The Last Word:  Recently reviewed here.   Don't believe the crummy reviews from regular critics.  Believe mine.

A United Kingdom:   Hardly.

Fences:   Watch as blowhard and dirtbag Denzel Washington literally has cinematic diarrhea.  I am not opposed to a wall.   I am opposed to these fences.

Personal Shopper:   Kristin Stewart in something from France.  Ne interested pas.

Lion:  Blog review coming.   For a Best Picture nominee, it was just okay.

Logan:   Everybody is going to see this.   I have no idea what it is.

Table 19:  A comedy about a bunch of mismatched strangers at a wedding reception.   Anna Kendrick is in it.  Yeah, I'll see it.

Kong - Skull Island:  One more time.  Except I hear that Kong isn't it enough.

The Salesman:  Won the Oscar for Best Foreign Film.   Did they FedEx the award to the director yet?

The Lego Batman Movie:   Apparently some people are never too old for Legos.

Before I Fall:  No clue what this is.   Like so many movies that Hollywood dumps out in the quiet months of March and April.

Fifty Shades Darker:   Doesn't anybody pay attention to SPF numbers any more?

Hidden Figures:   My choice for runner-up to "La La Land" for Best Picture. Shows you how much I know.

I Am Not Your Negro:   The title sounds angry.

Song to Song:  Two couples in the Austin, Texas music scene.   Didn't realize that Austin, Texas had a music scene.

Suntan:   Should be on a double bill with Fifty Shades Darker.

T2 - Trainspotting:   Nothing like a sequel that was 20 years in the making.

Mean Dreams:  I see the late Bill Paxton is in the cast.   I have no idea what it is about, but we should all probably see it.

The Last Laugh:   A documentary where comics explore what is funny.   I think I know...most comics today.

Beauty and the Beast:  Disney again cannibalizes itself with a live action version of the cartoon.  Nothing is sacred there.

All Nighter:   An LA musician battles the tough father of his girlfriend.  Dad is played by JK Simmons, who still makes me shiver from his performance in Whiplash.

Atomica:  Drama around a nuclear reactor.   What would scare if this was labeled as a comedy around a nuclear reactor.

The Belko Experiment:  Unseen forces lock a bunch of Americans in a Colombian high rise.  The real mystery should be what they're doing there in the first place.

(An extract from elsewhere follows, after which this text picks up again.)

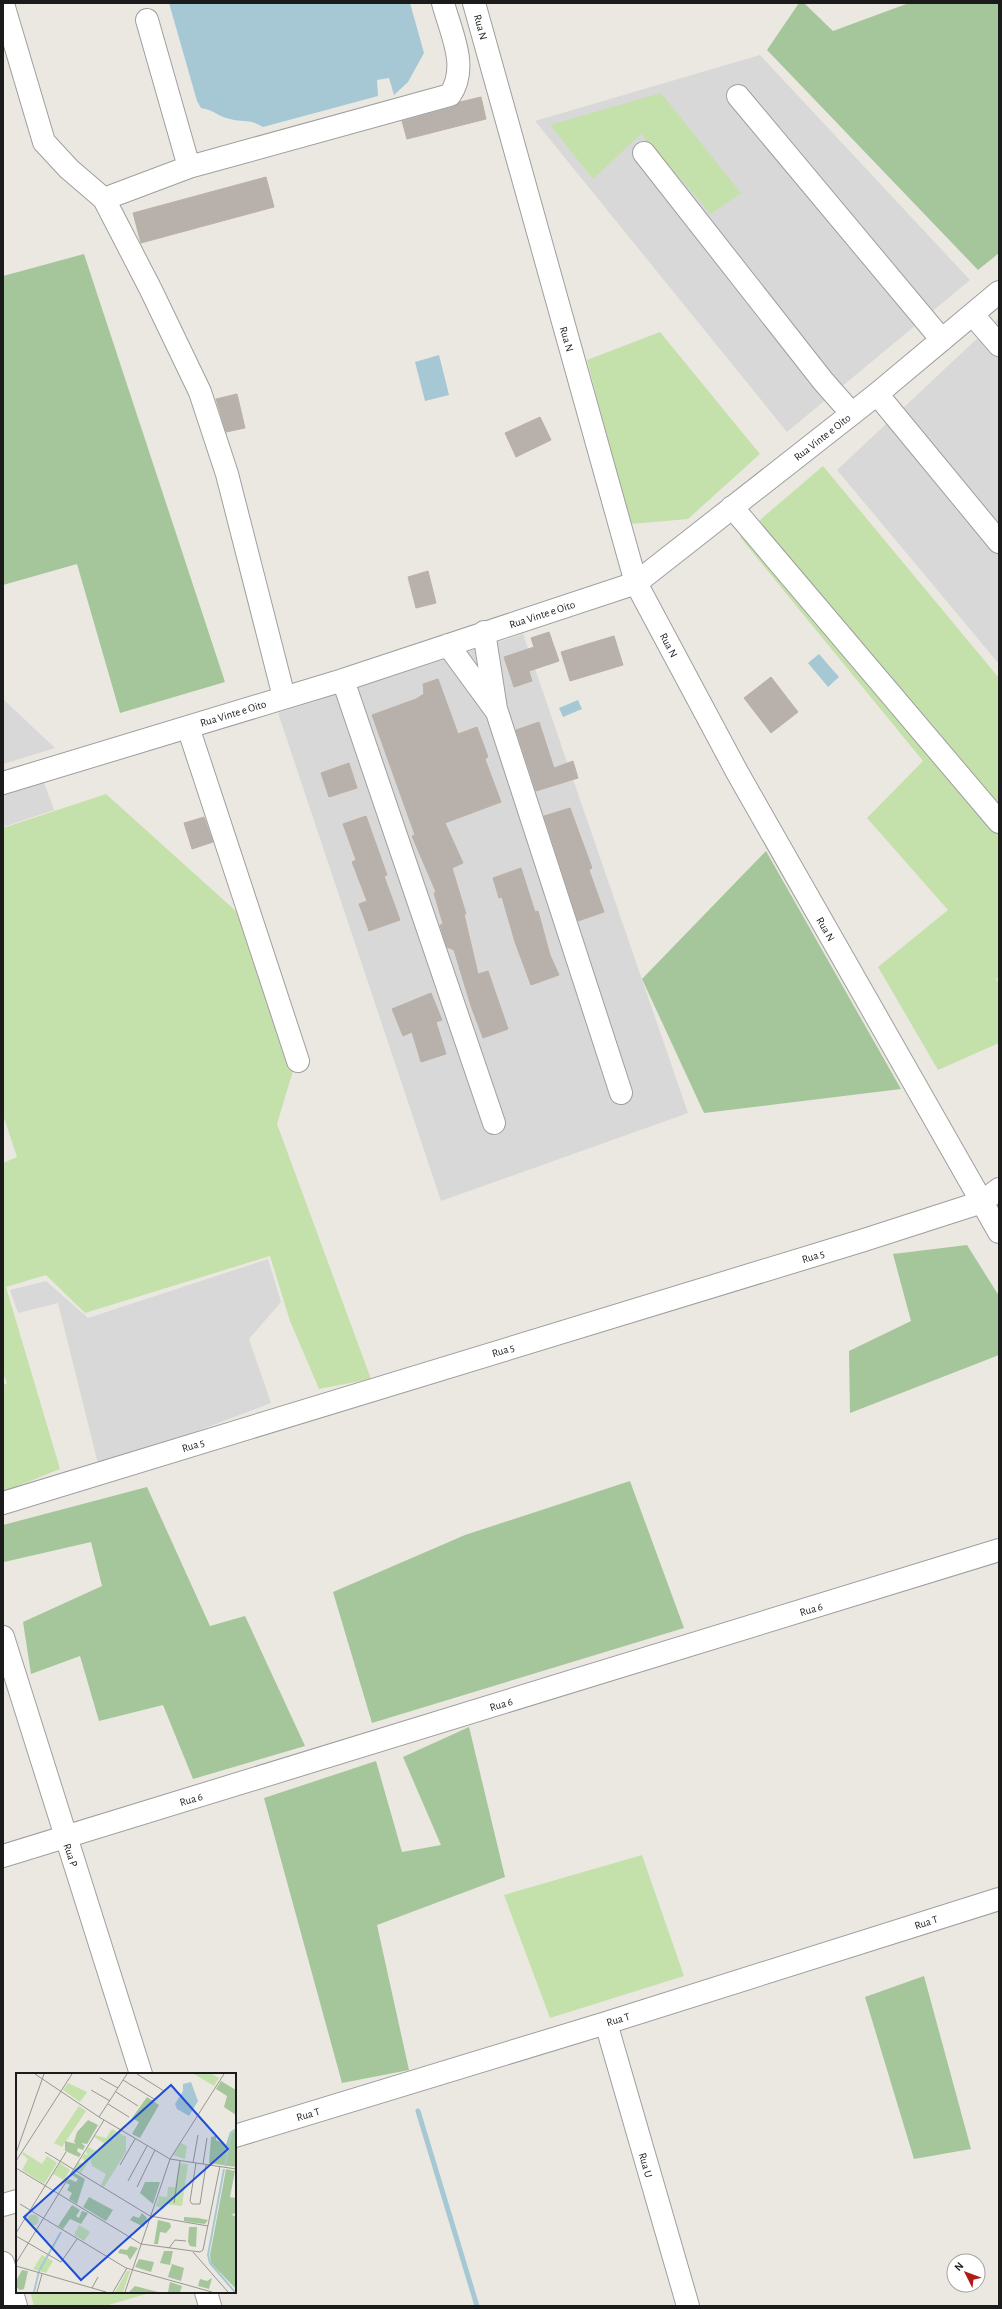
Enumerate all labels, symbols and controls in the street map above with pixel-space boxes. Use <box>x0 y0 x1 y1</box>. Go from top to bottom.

Betting on Zero:  A documentary about global nutrition.   Not the place to order butter on your popcorn.

Contemporary Color:  Documentary on David Byrne's 2015 salute to color guards.  Seriously?

The Devil's Candy:  A new house is inhabited by evil spirits.   Yeah, they should see the idiot that clomps around above me.

Get Out:   Not a welcoming title for a movie.

Dinner last night:  Sausage and peppers.